L’HEUREUX STRATAGÈME de Marivaux. Mise en scène Emmanuel Daumas avec la troupe de la Comédie-Française Éric Génovèse, Jérôme Pouly, Julie Sicard, Loïc Corbery, Nicolas Lormeau, Jennifer Decker, Laurent Lafitte, Claîre de La Rüe du Can.
Parce que la Comtesse considère que la fidélité est une hypocrisie, elle décide d’éprouver l’amour de Dorante, trop constant à son goût, en feignant de lui être infidèle. Ce Don Juan en jupon va révolutionner son entourage, faisant fi des dommages collatéraux qu’elle entraîne. Le Chevalier Damis papillonne autour d’elle, elle lui déploie tout son charme, au grand désespoir de Dorante et au fort dépit de la Marquise, jusqu’alors courtisée par le Chevalier. Le chagrin d’Arlequin et de Lisette, les domestiques de Dorante et de la Comtesse, n’est pas moindre. Très amoureux, ils s’apprêtaient à convoler.

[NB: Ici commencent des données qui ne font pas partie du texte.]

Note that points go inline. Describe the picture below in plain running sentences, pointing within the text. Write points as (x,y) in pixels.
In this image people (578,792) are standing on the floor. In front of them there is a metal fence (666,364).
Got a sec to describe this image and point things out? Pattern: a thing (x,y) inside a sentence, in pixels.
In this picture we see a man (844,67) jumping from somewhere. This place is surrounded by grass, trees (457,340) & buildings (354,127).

Mais fine mouche, la Marquise ne croit pas un instant au revirement amoureux de la Comtesse. Elle a compris sa manœuvre et réfléchit à la prendre à son propre jeu. Le stratagème qu’elle imagine nécessite la complicité de Dorante qui, après de multiples tergiversations, finit par lui accorder sa confiance. Il s’agit de laisser accroire leur amour et leur décision de se marier.

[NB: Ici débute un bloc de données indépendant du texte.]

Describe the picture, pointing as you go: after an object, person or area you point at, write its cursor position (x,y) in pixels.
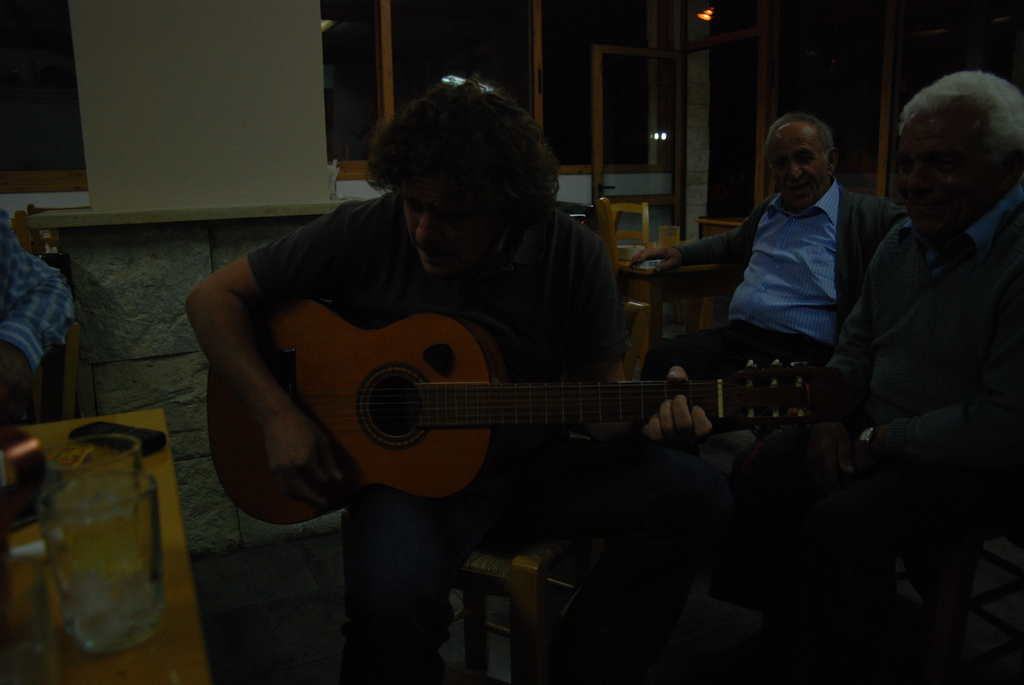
In this image I see 3 men (438,542) who are sitting on chairs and this man (209,294) is holding a guitar (214,463). I can also there are tables (159,485) on which there are glasses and in the background (173,239) I see the wall (253,124).
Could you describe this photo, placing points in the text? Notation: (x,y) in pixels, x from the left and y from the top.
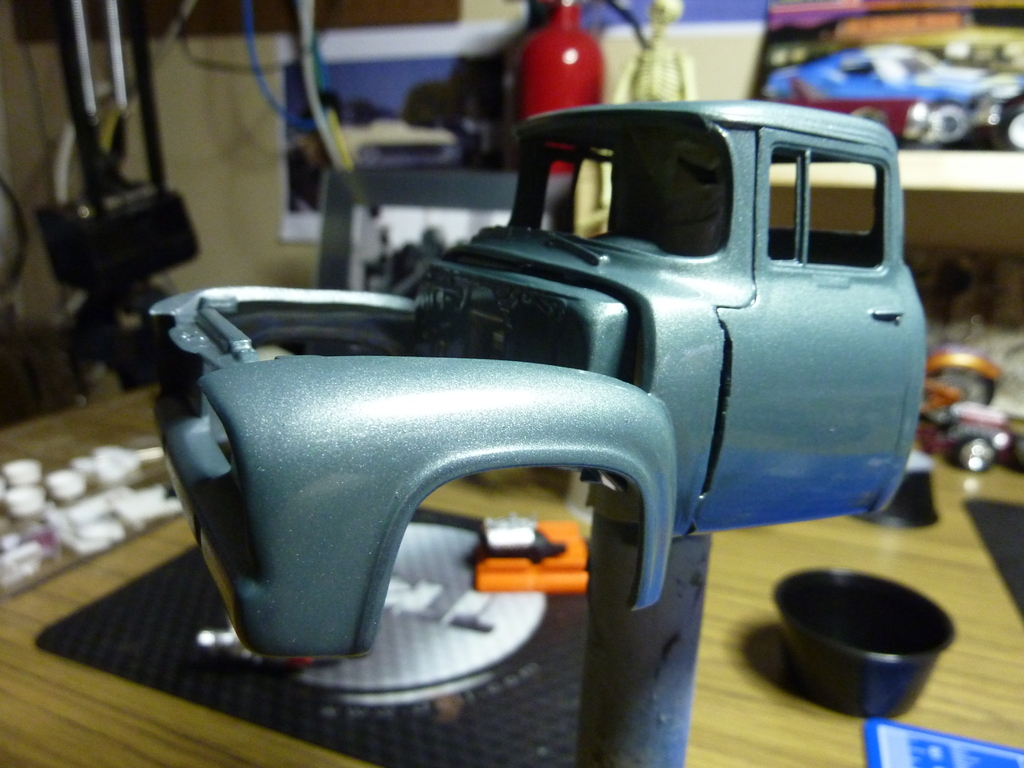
In this image we can see part of a toy vehicle (506,354) on a stand (634,663). In the back (138,694) we can see a wooden surface (237,722). On that there is a box (803,643) and some other things (89,540). In the back (143,210) there are wires (258,78), toys (914,80) and some other things (417,104). And in the background (42,185) it is looking blur.
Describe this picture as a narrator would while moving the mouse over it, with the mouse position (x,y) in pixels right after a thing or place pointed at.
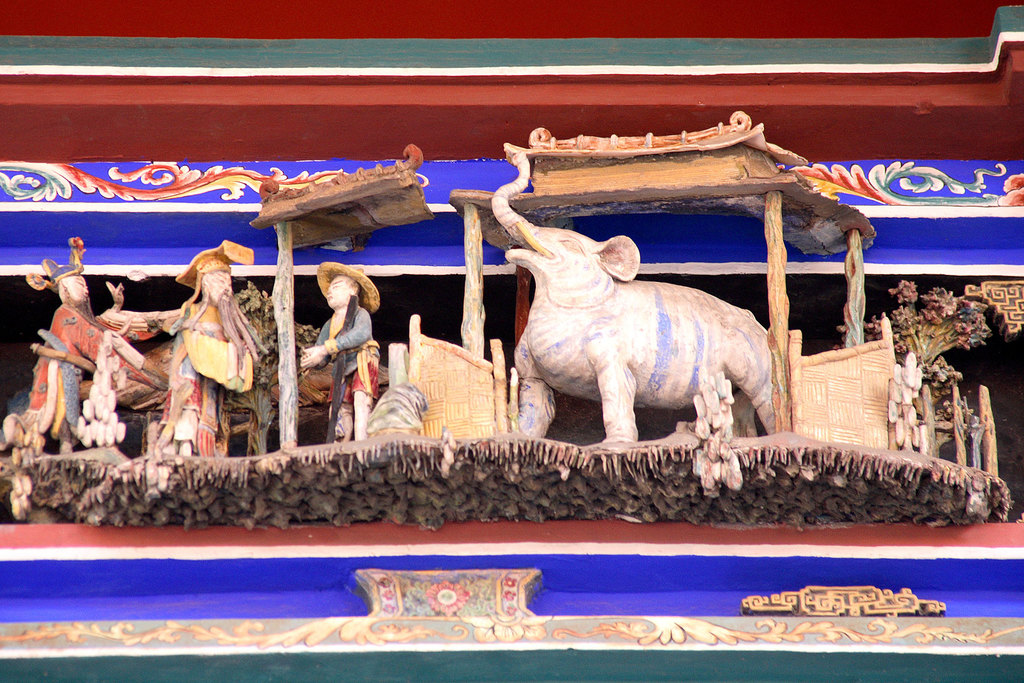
In this image we can see some sculptures (265,374) of people (87,299), and animals (583,325), also we can see the wall (460,238).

Blaise, paysan de son état et père de Lisette, voyant le mariage de sa fille compromis, est fou furieux. Lisette, quant à elle, endoctrinée par sa maîtresse, se rallie à ses idées et se laisse courtiser par Frontin, valet du chevalier. Arlequin exprime sa douleur à l’idée de la perdre. Dorante passe par toutes les angoisses du cœur, la Marquise persévère tandis que la Comtesse persiste.
Le stratagème sera heureux mais il faudra du temps à certains cœurs blessés pour surmonter l’épreuve.
Les costumes contemporains, les actes ponctués par des intermèdes musicaux dans la langue de Shakespeare soulignent la modernité de cette pièce et les qualités de psychologue de son auteur. Ses œuvres, incomprises en son temps, passaient pour futiles. Elles avaient simplement deux siècles d’avance.
La dynamique des sentiments est illustrée par des dialogues irrésistibles dont s’emparent les comédiens du Français avec leur ineffable talent. Totalement pris par les péripéties, le public installé des deux côtés de la scène, s’amuse des accès de désespoir d’Arlequin, rit de la colère de Blaise exprimée dans un jargon très parlant. Il compatit à la détresse de Dorante, suit avec attention le plan de la Marquise, est éberlué par le discours de la Comtesse. Il se tord de rire lorsque le Chevalier, dans sa langue de gascon, tente vainement de comprendre les revirements de chacun, ne sachant plus très bien pour qui bat son cœur.
Cette mise en scène bi frontale permet ainsi à l’assistance d’être au plus près de l’action même si certaines répliques lui échappent. M-P.P. Comédie-Française - Vieux-Colombier 6e.